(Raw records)
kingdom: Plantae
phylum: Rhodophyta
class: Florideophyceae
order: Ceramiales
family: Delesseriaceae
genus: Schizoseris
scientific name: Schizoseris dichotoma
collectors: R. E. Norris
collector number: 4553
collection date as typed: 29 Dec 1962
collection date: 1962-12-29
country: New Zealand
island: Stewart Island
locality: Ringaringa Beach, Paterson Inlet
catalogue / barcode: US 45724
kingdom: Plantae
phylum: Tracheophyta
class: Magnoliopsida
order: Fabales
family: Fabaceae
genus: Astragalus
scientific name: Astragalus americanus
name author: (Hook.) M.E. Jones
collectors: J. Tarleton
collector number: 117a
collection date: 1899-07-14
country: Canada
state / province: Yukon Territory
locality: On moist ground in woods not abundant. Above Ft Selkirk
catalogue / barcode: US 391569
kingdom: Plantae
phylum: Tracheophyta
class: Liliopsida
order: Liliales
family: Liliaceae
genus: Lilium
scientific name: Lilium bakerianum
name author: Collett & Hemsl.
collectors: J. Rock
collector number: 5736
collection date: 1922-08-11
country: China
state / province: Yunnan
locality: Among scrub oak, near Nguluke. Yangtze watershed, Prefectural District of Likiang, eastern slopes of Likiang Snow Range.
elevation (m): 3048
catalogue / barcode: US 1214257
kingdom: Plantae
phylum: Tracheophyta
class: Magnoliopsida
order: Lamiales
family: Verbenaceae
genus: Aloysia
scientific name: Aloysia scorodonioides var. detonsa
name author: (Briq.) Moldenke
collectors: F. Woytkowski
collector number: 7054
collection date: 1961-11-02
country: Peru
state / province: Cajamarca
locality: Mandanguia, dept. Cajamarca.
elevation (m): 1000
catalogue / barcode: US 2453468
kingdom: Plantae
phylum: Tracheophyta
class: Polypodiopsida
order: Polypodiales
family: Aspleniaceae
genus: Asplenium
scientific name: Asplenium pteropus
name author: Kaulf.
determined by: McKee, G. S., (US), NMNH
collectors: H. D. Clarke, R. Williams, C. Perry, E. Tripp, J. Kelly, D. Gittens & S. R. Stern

DESCRIPTION OF THE TASK: Copy the lines of the listing verbatim, beginning with the line containing "genus: Asplenium" and continuing through the end of the listing.

SOLVED EXERCISE:
genus: Asplenium
scientific name: Asplenium pteropus
name author: Kaulf.
determined by: McKee, G. S., (US), NMNH
collectors: H. D. Clarke, R. Williams, C. Perry, E. Tripp, J. Kelly, D. Gittens & S. R. Stern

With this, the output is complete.